RoboRefer | Towards Spatial Referring with Reasoning in Vision-Language Models for Robotics

RoboRefer: Towards Spatial Referring with Reasoning in Vision-Language Models for Robotics

1Beihang University; 2Peking University; 3Beijing Academy of Artificial Intelligence;
Equal Contribution   † Project Leader   ✉ Equal Advising  

From words to exactly where you mean — with RoboRefer

highlight

Highlights

  • RoboRefer is the first 3D-aware VLM for multi-step spatial referring with explicit reasoning.

  • RoboRefer first acquires precise spatial understanding via SFT, and further exhibits generalized strong reasoning via RFT.

  • To support SFT and RFT training, we introduce RefSpatial, a large-scale dataset of 20M QA pairs (2x prior), covering 31 spatial relations (vs. 15 prior) and containing complex reasoning processes (up to 5 steps).

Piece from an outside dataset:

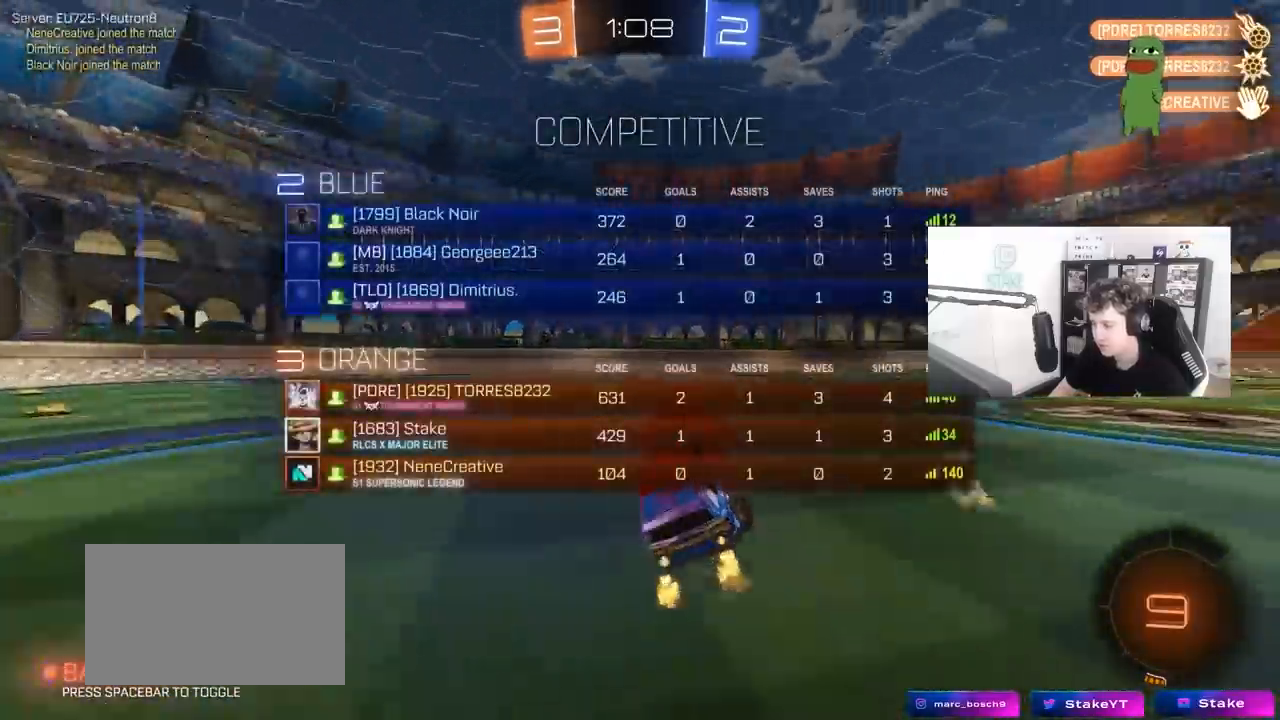
{"keys": ["d", "q", "w"], "mouse": ["left"], "mouse_move": "down", "events": [[167, "w", "down"], [350, "mouse_left", "down"], [400, "mouse_right", "down"], [400, "q", "down"], [483, "d", "down"], [483, "mouse_right", "up"]]}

  • SFT-trained RoboRefer achieves SOTA spatial understanding, and RFT-trained RoboRefer exhibits generalizable spatial referring under novel spatial relation combinations.

Motivation

Spatial referring in complex 3D environments demands not only precise single-step spatial understanding but also multi-step spatial reasoning to resolve intricate references step-by-step, thereby enabling efficient control of diverse robots (e.g. UR5 arm, G1 Humanoid) across tasks (e.g., manipulation, navigation).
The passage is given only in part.